- Born: 1906 Neville Township, Pennsylvania, US
- Died: 1983 (aged 76–77)
- Education: Wharton School of the University of Pennsylvania
- Occupations: Accountant, public official

= Andrew M. Bradley =

American accountant and Pennsylvania public official

Andrew M. Bradley (1906–1983) was an American accountant and public official who served as the Commonwealth of Pennsylvania's budget secretary (1955–1957) and then as secretary of property and supplies from July 1957 to 1960. Serving under two Democratic governors, Bradley was the first African American to serve in a Cabinet-level position in Pennsylvania. Additionally, he was the second African American in Pennsylvania to become a certified public accountant.

== Life and career ==
Bradley was born in Neville Township in Alleghany County, Pennsylvania, in 1906. His grandfather had been a slave in Delaware. Bradley graduated from Bedford High School and took night classes at the Wharton School of the University of Pennsylvania, Cades CPA School, and Thompson Business College of Harrisburg. He became a certified public accountant.
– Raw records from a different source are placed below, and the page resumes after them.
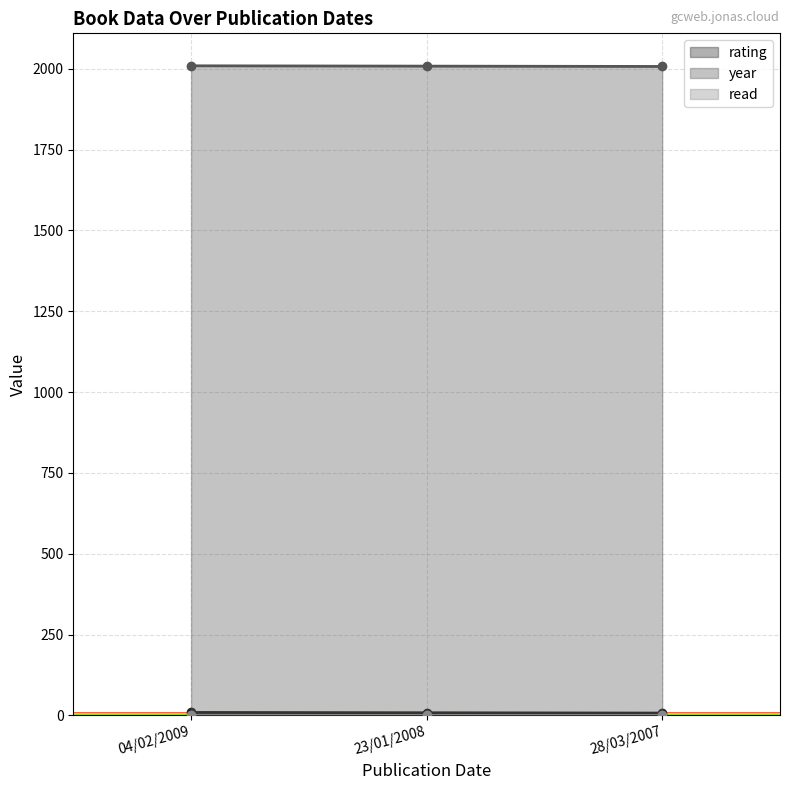

True or false: rating has a value of 4 at 23/01/2008.

False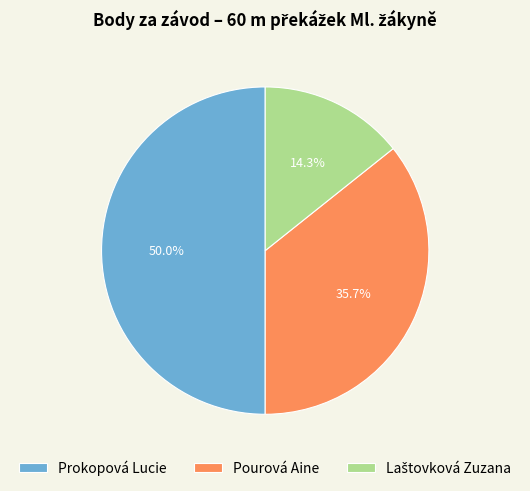

To the nearest percent, what is the difference between the largest and smallest slice percentages?

36%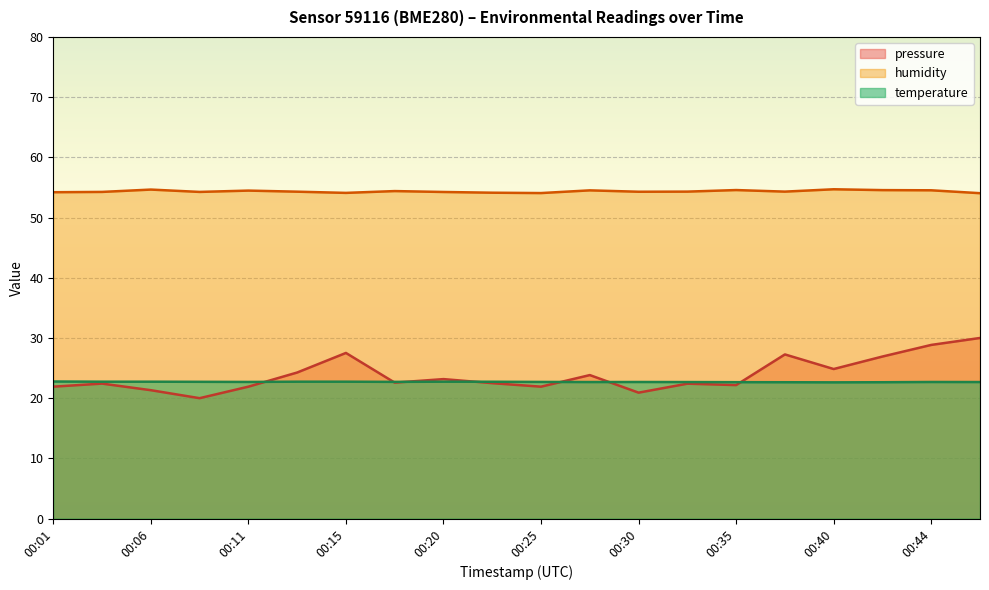

What is the minimum value for pressure_norm?

20.0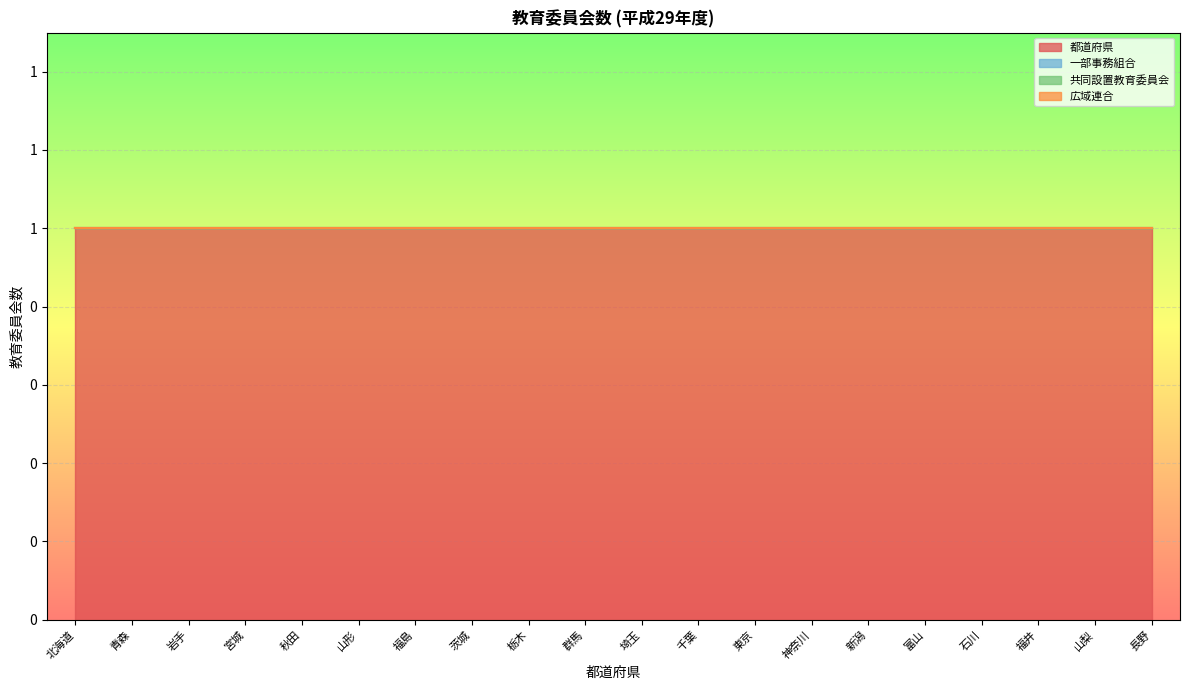

True or false: 都道府県6人制 and 6人制 intersect in this chart.

False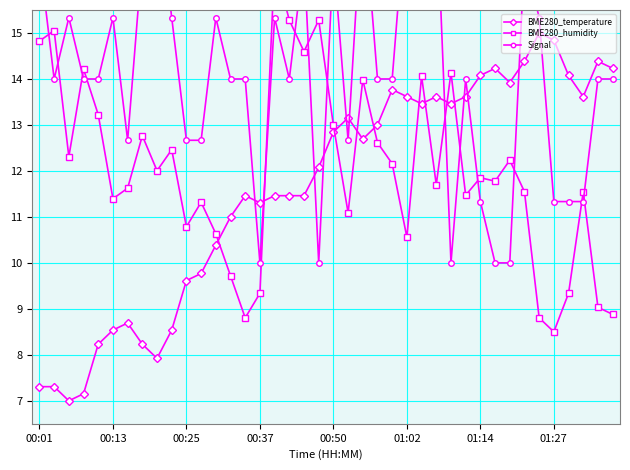

After their last crossing, which series has the higher values: Signal or BME280_humidity?

Signal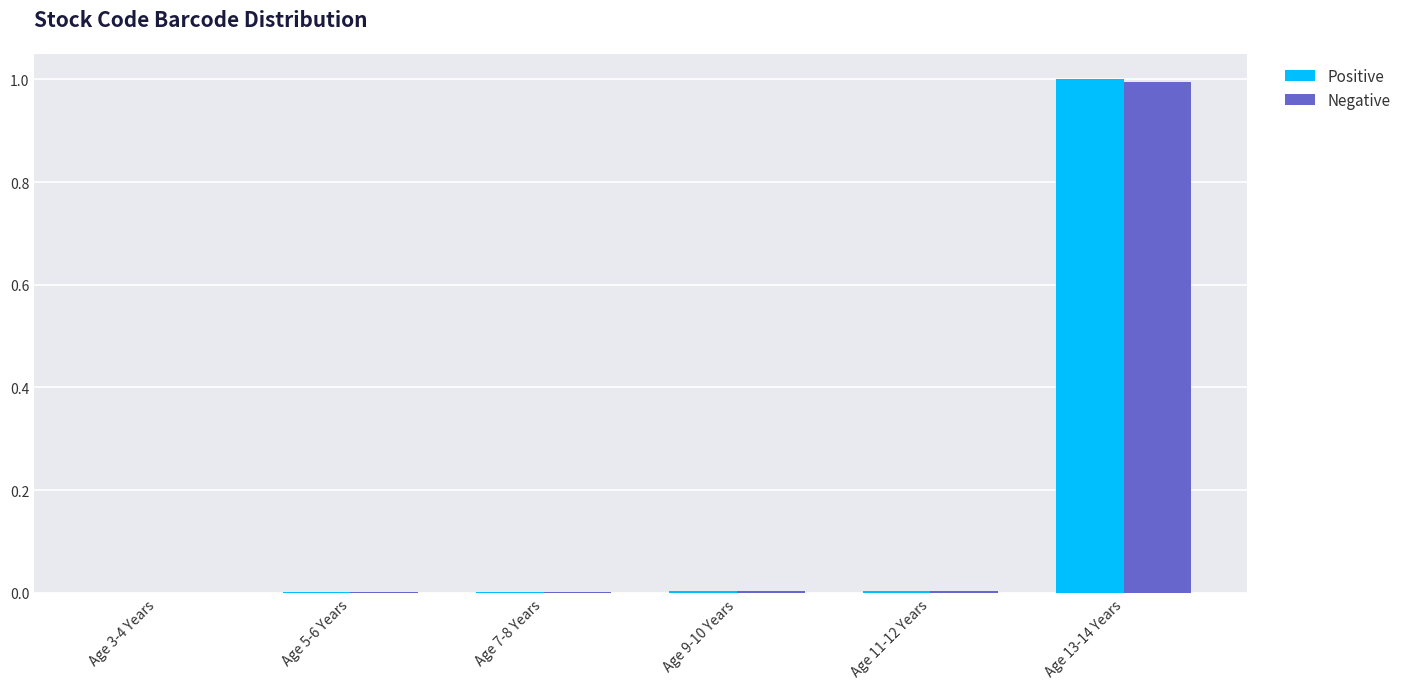

What is the maximum value for Positive?

1.0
Bradley worked as a state auditor from 1937 to 1944. Then, he worked as an independent accountant for ten years before Governor George M. Leader recruited him to oversee the state's budget in January 1955. In July 1957, Leader appointed Bradley as secretary of property and supplies, a major government department responsible for a $50 million budget. Bradley earned a $20,000 salary and continued to serve as secretary of property and supplies under Governor David L. Lawrence.

Bradley was influential in the Pennsylvania Democratic Party, serving five consecutive terms as vice president of the Young Democratic Clubs of Pennsylvania and four consecutive terms as a delegate to the Democratic National Conventions between 1948 and 1960, as well as leading Black Democrats in the state. He served as treasurer of the Democratic State Committee in 1964. He received an honorary doctorate of social science from Lincoln University of Pennsylvania. He lived in Harrisburg.